» Provided material:
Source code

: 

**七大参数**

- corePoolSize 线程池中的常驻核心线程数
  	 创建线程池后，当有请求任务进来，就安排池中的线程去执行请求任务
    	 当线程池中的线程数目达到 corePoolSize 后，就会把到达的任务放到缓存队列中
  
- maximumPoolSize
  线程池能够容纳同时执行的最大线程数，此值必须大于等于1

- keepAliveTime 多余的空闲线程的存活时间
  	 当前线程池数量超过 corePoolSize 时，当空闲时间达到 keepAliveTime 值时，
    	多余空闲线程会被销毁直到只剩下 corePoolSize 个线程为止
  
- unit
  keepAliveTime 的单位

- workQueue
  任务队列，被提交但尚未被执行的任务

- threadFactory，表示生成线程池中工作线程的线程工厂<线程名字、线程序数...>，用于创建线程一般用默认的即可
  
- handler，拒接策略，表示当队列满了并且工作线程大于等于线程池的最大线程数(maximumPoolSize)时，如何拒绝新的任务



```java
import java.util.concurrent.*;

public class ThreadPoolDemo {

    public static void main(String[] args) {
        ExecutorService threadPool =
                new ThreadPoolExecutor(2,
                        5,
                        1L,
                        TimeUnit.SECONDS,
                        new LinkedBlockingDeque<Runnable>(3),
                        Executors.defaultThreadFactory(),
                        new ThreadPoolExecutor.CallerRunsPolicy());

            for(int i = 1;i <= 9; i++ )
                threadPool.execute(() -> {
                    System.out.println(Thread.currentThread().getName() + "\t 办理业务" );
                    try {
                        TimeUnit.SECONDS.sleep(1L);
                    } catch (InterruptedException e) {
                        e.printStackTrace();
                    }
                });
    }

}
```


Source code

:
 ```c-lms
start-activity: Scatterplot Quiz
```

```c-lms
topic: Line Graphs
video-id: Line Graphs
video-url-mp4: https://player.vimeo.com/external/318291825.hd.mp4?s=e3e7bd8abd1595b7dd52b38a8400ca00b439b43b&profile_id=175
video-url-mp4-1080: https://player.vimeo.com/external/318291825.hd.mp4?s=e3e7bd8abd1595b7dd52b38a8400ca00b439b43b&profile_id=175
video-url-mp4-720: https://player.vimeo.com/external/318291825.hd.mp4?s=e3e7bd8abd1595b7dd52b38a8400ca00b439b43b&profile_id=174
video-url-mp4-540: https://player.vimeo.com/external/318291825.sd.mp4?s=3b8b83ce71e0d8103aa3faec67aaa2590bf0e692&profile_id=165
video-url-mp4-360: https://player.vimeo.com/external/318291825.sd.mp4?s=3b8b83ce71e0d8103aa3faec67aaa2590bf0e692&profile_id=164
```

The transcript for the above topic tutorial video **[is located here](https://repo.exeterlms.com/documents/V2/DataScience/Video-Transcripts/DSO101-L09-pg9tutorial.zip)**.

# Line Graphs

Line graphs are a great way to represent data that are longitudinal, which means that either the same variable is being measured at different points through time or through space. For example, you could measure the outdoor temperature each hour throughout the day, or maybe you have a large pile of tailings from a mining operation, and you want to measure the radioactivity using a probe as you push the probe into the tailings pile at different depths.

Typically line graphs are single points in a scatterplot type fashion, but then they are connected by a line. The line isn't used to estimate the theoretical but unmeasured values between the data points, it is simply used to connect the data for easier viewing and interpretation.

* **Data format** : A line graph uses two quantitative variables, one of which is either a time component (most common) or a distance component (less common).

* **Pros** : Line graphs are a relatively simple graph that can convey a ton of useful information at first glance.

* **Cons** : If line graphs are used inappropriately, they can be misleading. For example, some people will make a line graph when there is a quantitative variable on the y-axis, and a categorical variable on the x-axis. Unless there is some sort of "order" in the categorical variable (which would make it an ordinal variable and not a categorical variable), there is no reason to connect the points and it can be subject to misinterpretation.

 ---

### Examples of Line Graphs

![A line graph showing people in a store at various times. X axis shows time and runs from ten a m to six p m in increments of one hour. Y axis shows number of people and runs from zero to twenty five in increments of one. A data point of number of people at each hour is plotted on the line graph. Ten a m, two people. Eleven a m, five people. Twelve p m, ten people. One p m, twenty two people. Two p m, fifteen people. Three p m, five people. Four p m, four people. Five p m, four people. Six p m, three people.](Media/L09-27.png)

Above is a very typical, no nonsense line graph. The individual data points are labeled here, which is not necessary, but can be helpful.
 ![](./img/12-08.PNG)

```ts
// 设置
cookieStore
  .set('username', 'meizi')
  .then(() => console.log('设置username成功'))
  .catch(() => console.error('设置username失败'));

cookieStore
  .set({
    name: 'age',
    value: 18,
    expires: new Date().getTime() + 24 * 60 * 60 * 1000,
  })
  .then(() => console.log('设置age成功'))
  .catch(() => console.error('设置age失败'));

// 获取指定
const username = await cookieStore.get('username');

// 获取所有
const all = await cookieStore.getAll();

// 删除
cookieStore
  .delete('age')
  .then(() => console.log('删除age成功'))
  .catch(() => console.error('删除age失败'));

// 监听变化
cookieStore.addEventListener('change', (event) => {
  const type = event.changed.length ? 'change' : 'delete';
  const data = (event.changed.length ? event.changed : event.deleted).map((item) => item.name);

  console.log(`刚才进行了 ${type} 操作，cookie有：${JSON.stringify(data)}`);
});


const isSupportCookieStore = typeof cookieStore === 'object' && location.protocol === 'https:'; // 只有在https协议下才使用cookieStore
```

» Description of the task: Go through the data above from its first line and copy each line exactly, stopping once the line with "多余空闲线程会被销毁直到只剩下 corePoolSize 个线程为止" has been copied.

» Response box:
Source code

: 

**七大参数**

- corePoolSize 线程池中的常驻核心线程数
  	 创建线程池后，当有请求任务进来，就安排池中的线程去执行请求任务
    	 当线程池中的线程数目达到 corePoolSize 后，就会把到达的任务放到缓存队列中
  
- maximumPoolSize
  线程池能够容纳同时执行的最大线程数，此值必须大于等于1

- keepAliveTime 多余的空闲线程的存活时间
  	 当前线程池数量超过 corePoolSize 时，当空闲时间达到 keepAliveTime 值时，
    	多余空闲线程会被销毁直到只剩下 corePoolSize 个线程为止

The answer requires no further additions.